Individuals aged ≥60 years have a higher risk of developing HZ and PHN, with studies indicating that the incidence of PHN increases with age [10,11,14]. Furthermore, the number of individuals affected by PHN and the related medical expenses steadily increase every year. This trend could be linked to an increasing older adult population and extended life expectancy [4]. Each year, over 20% of individuals aged ≥65 years experience chronic low back pain, with back pain in older adults commonly attributed to the degenerative changes that are prevalent in this age group and escalate with advancing years [39]. The aging spine is affected by the conditions included in this study, such as “spinal stenosis” and “disc disease”, and the degenerative process of these spinal disorders is multifaceted [9,19,20,21,39,40]. Spinal osteoarthritis and disc degeneration, both common spinal conditions that result in neck and back pain, particularly in older individuals, also become more prevalent with age [9,21]. Among spinal conditions, spinal stenosis is considered the most debilitating and is typically observed in older patients. The incidence of symptomatic lumbar spinal stenosis is estimated to be approximately 47% in individuals aged >60 years [9,20]. Individuals aged >75 years with a history of trauma, osteoporosis, severe pain, or thoracic pain have a high risk of a positive diagnosis of vertebral compression fractures [9,19]. Spinal disorders are linked to diminished physical performance measures, subsequently elevating the likelihood of health issues, limitations in daily activities, and incidents of falling [9,19,20,21,39,40]. Functional impairments resulting from these spinal conditions are often assessed using scores such as the SF-12 physical component score, which has been used in several studies to measure the extent of spinal impairment [41,42].

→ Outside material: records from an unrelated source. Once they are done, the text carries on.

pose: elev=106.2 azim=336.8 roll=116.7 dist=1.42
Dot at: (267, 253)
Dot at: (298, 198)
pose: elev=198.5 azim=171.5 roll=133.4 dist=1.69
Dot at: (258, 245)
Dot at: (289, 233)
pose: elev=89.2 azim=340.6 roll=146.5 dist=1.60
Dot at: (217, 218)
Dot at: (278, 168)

Previous studies have reported that physical functional impairment may impact the occurrence of PHN following HZ [38,43,44,45,46]. Bouhassira et al. [43] conducted univariate analyses to identify significant factors related to PHN 3 months after onset. Taking these factors into consideration, they performed a multivariable analysis and found that a low PCS score was an independent predictor for PHN. Drolet et al. [44] also investigated the influence of socio-demographic and general health characteristics on the risk of developing PHN. They found that older age and pre-existing mobility prior to HZ infection significantly increased the risk of PHN. Similarly, Kawai et al. [38] reported that in their multivariable regression model, older age (60–69 vs. 50–59 years), greater severity of pain at rash onset, employment status, mobility problems at enrollment, and pain affecting interpersonal relationships were significantly associated with the development of PHN.

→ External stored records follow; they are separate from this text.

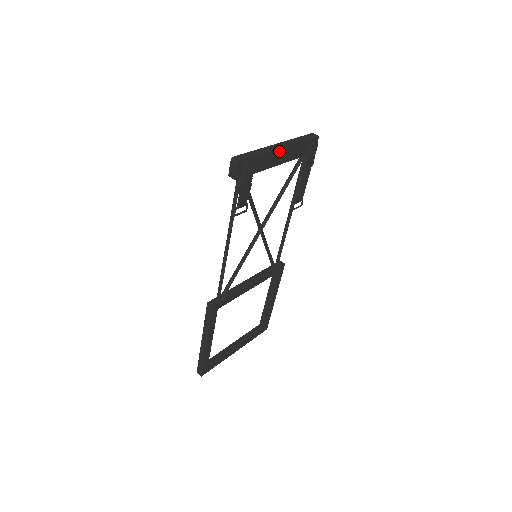
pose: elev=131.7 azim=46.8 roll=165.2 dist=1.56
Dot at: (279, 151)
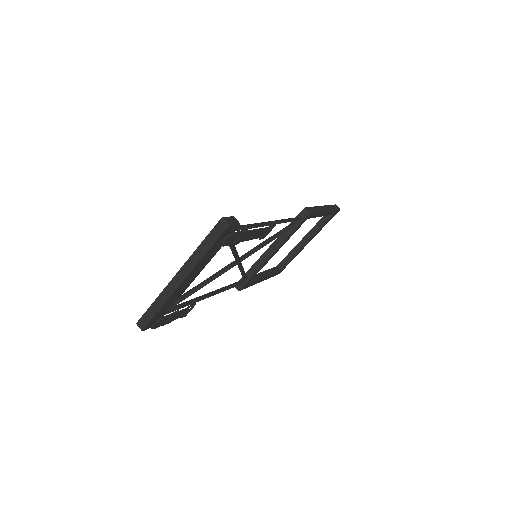
Dot at: (182, 284)
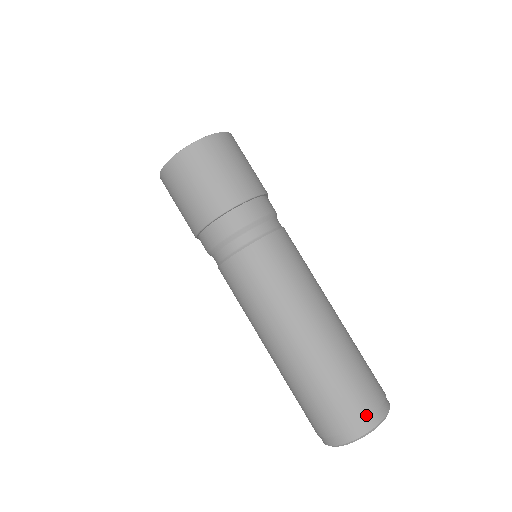
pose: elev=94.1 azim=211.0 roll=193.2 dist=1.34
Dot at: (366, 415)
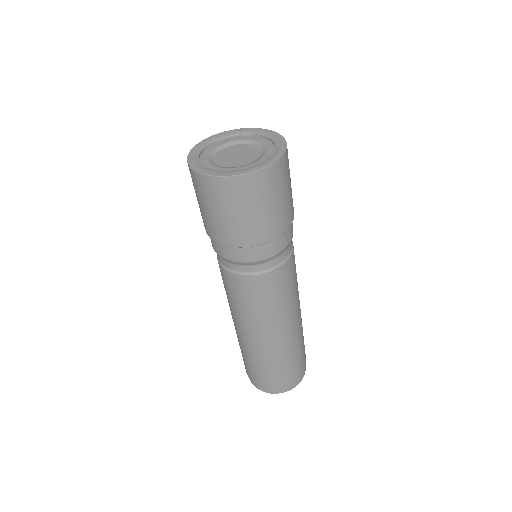
Dot at: (304, 370)
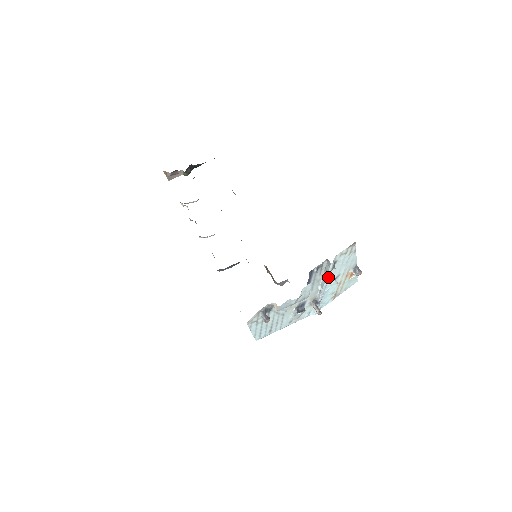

The precise associations between spinal disorders and the incidence of HZ, as well as the severity of ZAP and the increase in PHN rates, have not been definitively established yet. In a study conducted by Alpantaki et al. [47], it was proposed that the detection of herpes virus DNA in intervertebral disc samples from patients with lumbar disc herniation suggests the potential involvement of herpes viruses in the development of degenerative disc disease. Multiple studies have sought to elucidate the relationship between viral infections and apoptosis [48,49]. The presence of viral DNA in intervertebral discs might be linked to the migration of cells containing viral genetic material, such as macrophages, during childhood when the disc environment is still well vascularized [50,51]. Furthermore, the activation of the herpes simplex virus in neuronal axons by inflammatory cytokines and antidromal migration could potentially influence the disc space condition [52].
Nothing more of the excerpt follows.